OITAVO CAPÍTULO: AS RELIGIÕES AO SERVIÇO DA FRATERNIDADE NO MUNDO”

“Como crentes, pensamos que, sem uma abertura ao Pai de todos, não podem haver razões sólidas e estáveis para o apelo à fraternidade. Estamos convencidos de que «só com esta consciência de filhos que não são órfãos, podemos viver em paz entre nós», explica.

“Chamada a encarnar-se em todas as situações e presente através dos séculos em todo o lugar da terra – isto mesmo significa «católica» –, a Igreja pode, a partir da sua experiência de graça e pecado, compreender a beleza do convite ao amor universal”, escreve o Papa.

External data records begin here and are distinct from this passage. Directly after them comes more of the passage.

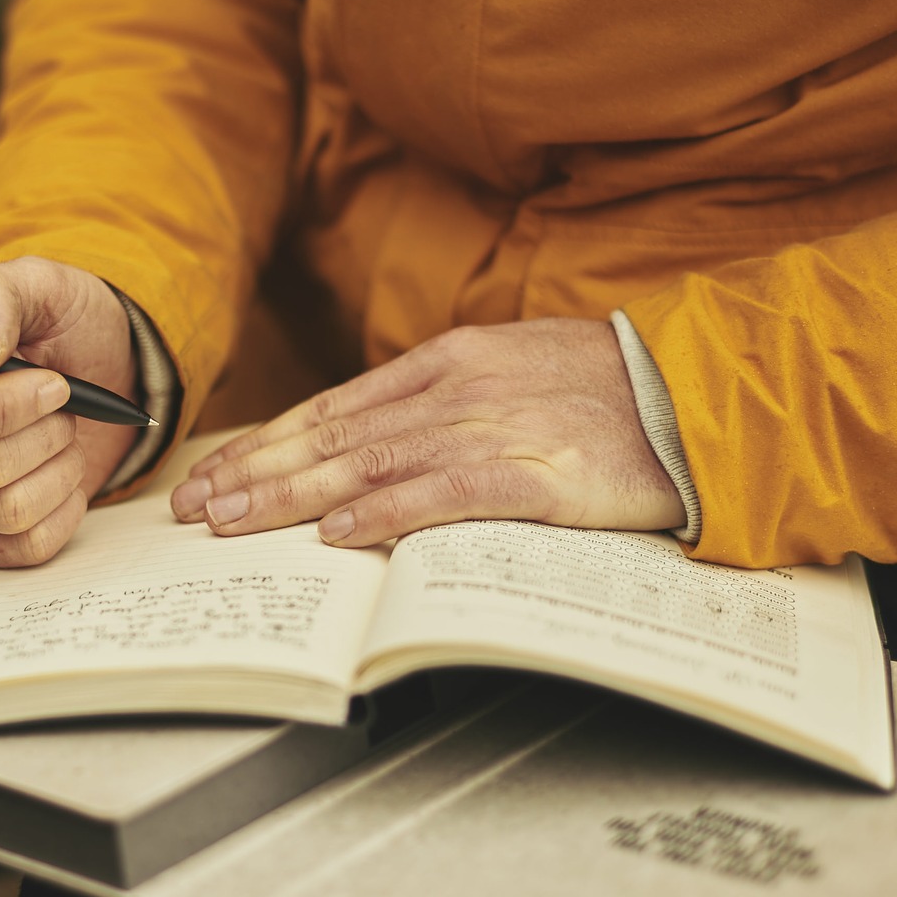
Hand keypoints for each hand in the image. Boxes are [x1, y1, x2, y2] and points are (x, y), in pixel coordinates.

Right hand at [0, 257, 139, 566]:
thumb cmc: (55, 323)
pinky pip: (25, 548)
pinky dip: (65, 510)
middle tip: (62, 404)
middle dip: (45, 435)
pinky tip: (61, 473)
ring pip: (8, 511)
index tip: (52, 383)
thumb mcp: (34, 285)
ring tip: (62, 435)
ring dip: (60, 469)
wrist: (95, 370)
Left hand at [169, 319, 683, 544]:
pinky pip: (441, 495)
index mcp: (450, 362)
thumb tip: (376, 443)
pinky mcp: (533, 474)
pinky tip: (336, 535)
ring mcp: (492, 428)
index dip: (267, 443)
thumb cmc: (613, 393)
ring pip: (367, 464)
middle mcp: (456, 388)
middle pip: (333, 436)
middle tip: (194, 508)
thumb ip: (445, 402)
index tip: (216, 473)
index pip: (333, 408)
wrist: (702, 394)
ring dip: (291, 496)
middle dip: (254, 473)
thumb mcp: (515, 373)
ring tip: (233, 522)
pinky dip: (383, 515)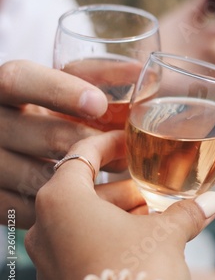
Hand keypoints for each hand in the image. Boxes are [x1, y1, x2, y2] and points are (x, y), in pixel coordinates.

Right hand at [0, 60, 125, 228]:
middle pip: (46, 135)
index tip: (99, 104)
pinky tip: (94, 199)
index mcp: (3, 87)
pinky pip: (34, 209)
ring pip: (42, 177)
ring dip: (87, 178)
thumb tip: (137, 71)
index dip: (60, 91)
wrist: (11, 141)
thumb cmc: (47, 107)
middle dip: (93, 142)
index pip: (19, 81)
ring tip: (117, 173)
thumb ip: (94, 73)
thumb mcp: (60, 83)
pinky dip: (69, 209)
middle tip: (125, 146)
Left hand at [25, 132, 214, 279]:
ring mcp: (46, 255)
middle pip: (85, 187)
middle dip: (124, 186)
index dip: (110, 143)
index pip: (82, 153)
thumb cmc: (136, 277)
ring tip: (154, 215)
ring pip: (83, 217)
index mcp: (61, 199)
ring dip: (119, 212)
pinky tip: (140, 240)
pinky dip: (107, 234)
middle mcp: (45, 224)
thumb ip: (187, 211)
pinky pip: (80, 242)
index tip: (131, 141)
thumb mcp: (166, 235)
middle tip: (152, 186)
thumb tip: (213, 201)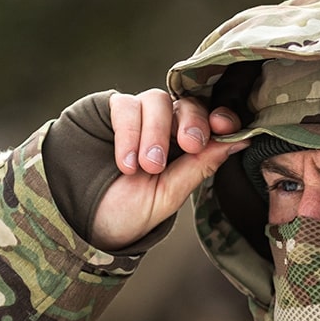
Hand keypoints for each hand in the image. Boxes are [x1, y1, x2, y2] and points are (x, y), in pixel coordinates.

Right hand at [92, 90, 244, 249]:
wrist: (79, 220)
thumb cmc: (127, 212)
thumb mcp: (167, 196)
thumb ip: (199, 167)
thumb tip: (241, 141)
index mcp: (185, 146)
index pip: (211, 119)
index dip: (221, 117)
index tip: (223, 126)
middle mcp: (163, 126)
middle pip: (187, 103)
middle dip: (192, 122)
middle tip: (189, 146)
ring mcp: (136, 116)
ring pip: (156, 100)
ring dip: (155, 132)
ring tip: (146, 167)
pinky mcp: (107, 111)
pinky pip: (125, 105)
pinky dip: (128, 132)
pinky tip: (126, 162)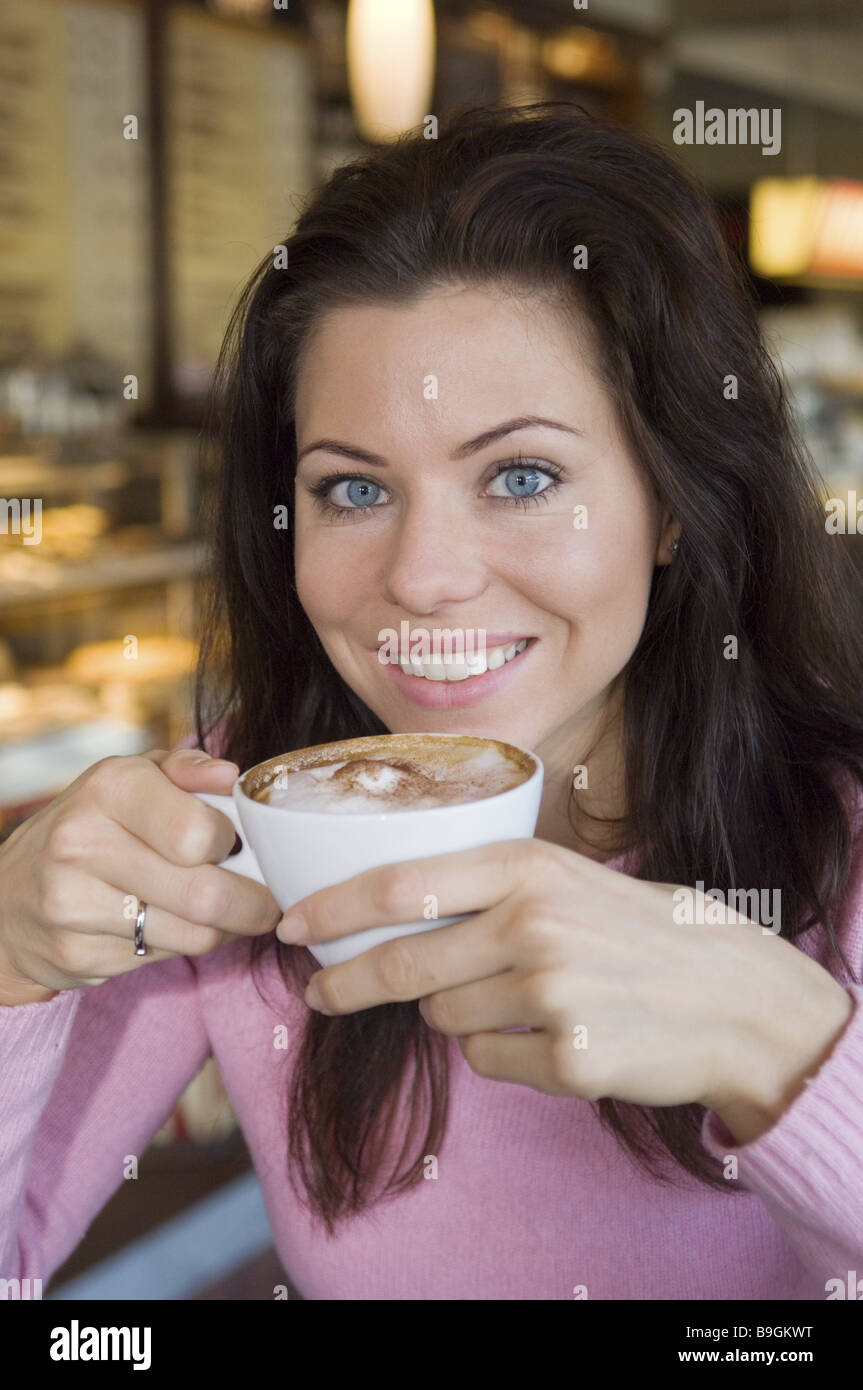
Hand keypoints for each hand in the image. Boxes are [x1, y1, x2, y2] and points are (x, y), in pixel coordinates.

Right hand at [0, 748, 281, 1002]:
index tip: (236, 845)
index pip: (200, 833)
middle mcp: (83, 844)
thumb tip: (230, 776)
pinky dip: (185, 947)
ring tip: (226, 912)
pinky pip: (165, 959)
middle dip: (253, 902)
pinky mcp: (77, 956)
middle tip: (265, 899)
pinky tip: (177, 926)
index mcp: (109, 788)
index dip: (233, 843)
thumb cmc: (95, 827)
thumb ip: (186, 770)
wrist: (11, 897)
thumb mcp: (133, 780)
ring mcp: (74, 905)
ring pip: (194, 936)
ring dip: (226, 929)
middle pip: (206, 894)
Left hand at [277, 838, 853, 1129]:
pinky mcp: (566, 1056)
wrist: (730, 995)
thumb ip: (489, 887)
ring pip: (445, 1018)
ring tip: (514, 996)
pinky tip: (549, 1031)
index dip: (334, 908)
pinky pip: (489, 1060)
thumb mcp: (569, 877)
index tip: (292, 924)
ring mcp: (550, 993)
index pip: (402, 884)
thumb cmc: (639, 929)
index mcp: (529, 865)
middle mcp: (533, 923)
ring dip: (456, 1013)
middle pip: (403, 964)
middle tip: (320, 993)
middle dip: (347, 983)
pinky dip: (501, 1050)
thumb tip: (390, 916)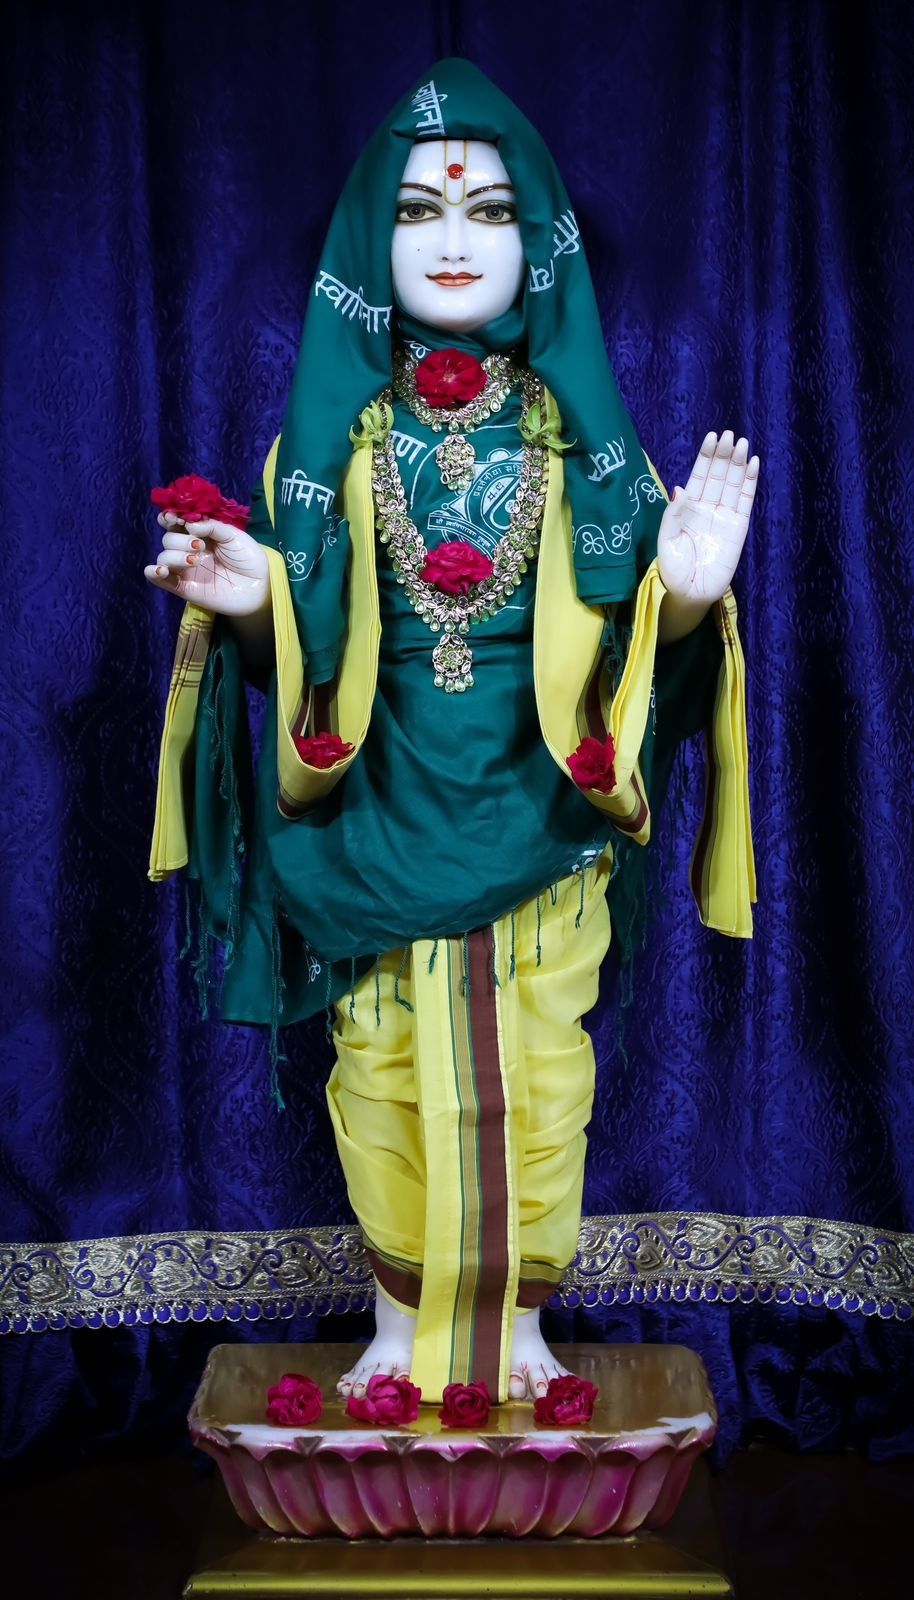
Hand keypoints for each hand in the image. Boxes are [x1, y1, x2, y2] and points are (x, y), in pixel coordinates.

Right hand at [144, 512, 269, 614]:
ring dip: (174, 556)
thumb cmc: (248, 558)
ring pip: (164, 557)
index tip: (174, 517)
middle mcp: (189, 550)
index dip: (170, 517)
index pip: (175, 522)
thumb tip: (189, 524)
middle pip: (168, 539)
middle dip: (180, 539)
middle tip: (199, 545)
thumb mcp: (233, 535)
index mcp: (199, 534)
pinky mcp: (184, 587)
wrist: (259, 586)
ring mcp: (185, 569)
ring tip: (194, 560)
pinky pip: (159, 580)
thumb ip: (211, 526)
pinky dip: (154, 573)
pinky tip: (160, 570)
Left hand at [657, 430, 758, 602]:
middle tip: (729, 435)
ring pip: (733, 484)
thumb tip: (680, 488)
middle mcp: (708, 507)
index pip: (700, 475)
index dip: (706, 457)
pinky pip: (746, 501)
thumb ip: (673, 514)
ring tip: (742, 444)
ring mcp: (725, 516)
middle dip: (723, 454)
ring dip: (738, 463)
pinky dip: (750, 483)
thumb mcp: (666, 541)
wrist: (690, 593)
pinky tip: (753, 464)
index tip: (712, 437)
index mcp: (689, 507)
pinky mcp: (739, 527)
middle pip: (718, 475)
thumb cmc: (673, 569)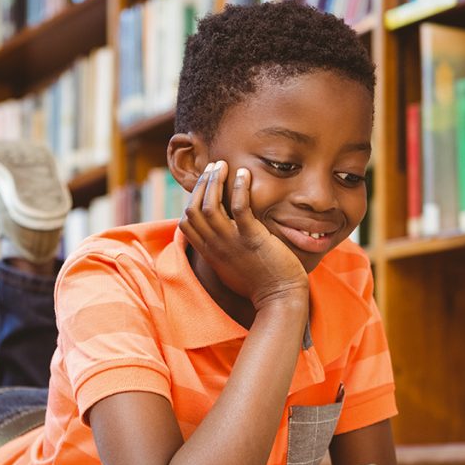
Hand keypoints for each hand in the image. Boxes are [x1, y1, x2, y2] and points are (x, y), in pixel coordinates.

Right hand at [179, 161, 307, 309]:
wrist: (279, 299)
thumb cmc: (259, 283)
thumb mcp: (230, 267)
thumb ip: (221, 250)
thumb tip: (220, 236)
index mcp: (209, 252)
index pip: (186, 222)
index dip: (191, 199)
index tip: (205, 185)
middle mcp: (215, 246)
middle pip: (194, 209)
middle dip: (202, 184)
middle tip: (213, 167)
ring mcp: (232, 243)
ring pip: (210, 206)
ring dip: (214, 182)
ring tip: (223, 165)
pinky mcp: (252, 239)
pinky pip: (240, 208)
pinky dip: (240, 188)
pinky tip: (244, 174)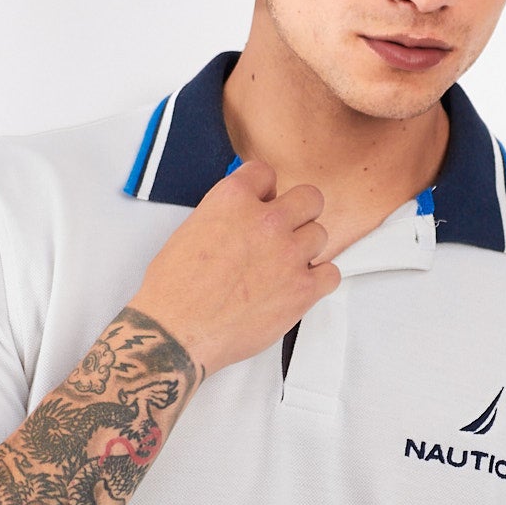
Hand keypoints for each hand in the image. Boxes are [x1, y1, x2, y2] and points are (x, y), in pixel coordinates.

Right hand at [126, 157, 340, 379]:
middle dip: (299, 213)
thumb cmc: (174, 290)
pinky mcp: (302, 289)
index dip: (265, 191)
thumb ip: (225, 216)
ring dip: (305, 249)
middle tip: (286, 232)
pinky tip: (298, 287)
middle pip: (309, 198)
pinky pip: (331, 274)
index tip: (263, 205)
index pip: (266, 173)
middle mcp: (266, 221)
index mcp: (233, 199)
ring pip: (321, 235)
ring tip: (284, 267)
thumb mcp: (192, 230)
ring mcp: (288, 254)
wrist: (178, 331)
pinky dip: (319, 281)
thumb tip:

Este capítulo inclui um importante pedido ao mundo: “Como cristãos, pedimos que, nos países onde somos minoria, nos seja garantida a liberdade, tal como nós a favorecemos para aqueles que não são cristãos onde eles são minoria. Existe um direito humano fundamental que não deve ser esquecido no caminho da fraternidade e da paz: é a liberdade religiosa para os crentes de todas as religiões. Esta liberdade manifesta que podemos «encontrar um bom acordo entre culturas e religiões diferentes; testemunha que as coisas que temos em comum são tantas e tão importantes que é possível individuar uma estrada de convivência serena, ordenada e pacífica, na aceitação das diferenças e na alegria de sermos irmãos porque filhos de um único Deus»”.

A encíclica conclui com uma oração universal ao Criador e outra oração cristã ecumênica.